- **TEXTE SÉLECTIONNÉ**
++++++++

Chronique : Roll The Dice – Born To Ruin

Écrit par Trax Magazine
Photo de couverture : © Roll The Dice
Le 06.02.2018, à 16h07
04 MIN LI-
RE
© Roll The Dice
Écrit par Trax Magazine
Photo de couverture : © Roll The Dice
Producteur des groupes indie les plus classes (Fever Ray, Blonde Redhead), Mannerfelt est avant tout un pilier de l’électro suédoise millenial. Œuvrant jusqu’à récemment dans un relatif anonymat, ses récentes sorties tordant la techno dans tous les sens font désormais le sel des mix de Ben UFO ou Joy Orbison, mais il n’abandonne pas pour autant les expérimentations les plus artistiques, comme le prouve le nouvel album de son projet Roll The Dice.

++++++++

[Données de compréhension de graphiques]
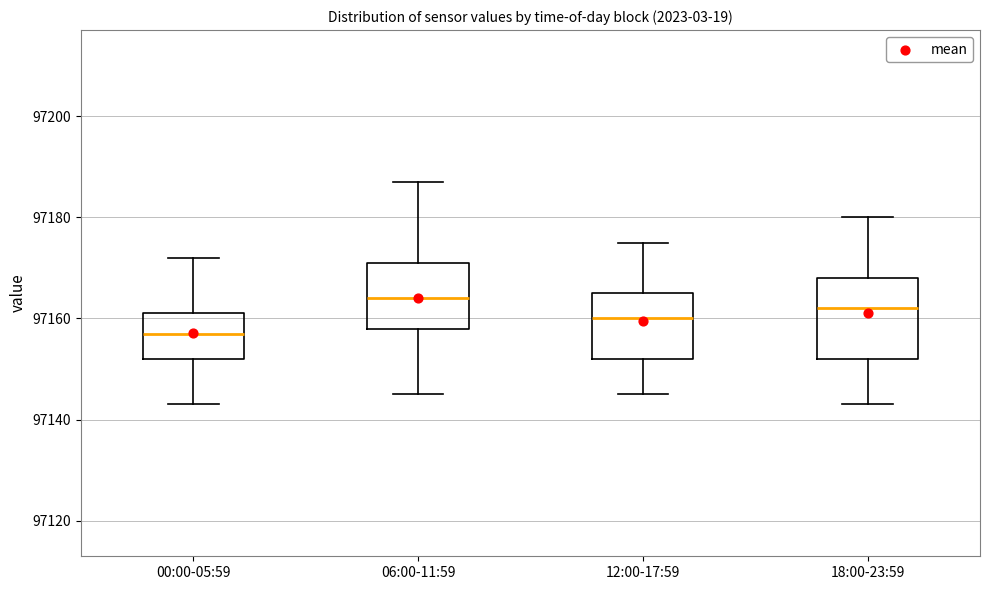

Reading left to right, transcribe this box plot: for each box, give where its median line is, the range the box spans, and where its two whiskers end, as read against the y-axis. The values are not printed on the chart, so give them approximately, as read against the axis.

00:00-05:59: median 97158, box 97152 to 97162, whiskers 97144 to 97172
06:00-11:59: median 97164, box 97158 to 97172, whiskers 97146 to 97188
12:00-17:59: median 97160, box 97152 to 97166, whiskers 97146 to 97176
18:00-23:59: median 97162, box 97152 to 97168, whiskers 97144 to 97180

++++++++

- **DÉTAIL DE LA TÂCHE**
D'après la chronique, quels groupes indie Mannerfelt a-t-il produits ?

- **RÉPONSE RÉDIGÉE**
Fever Ray et Blonde Redhead.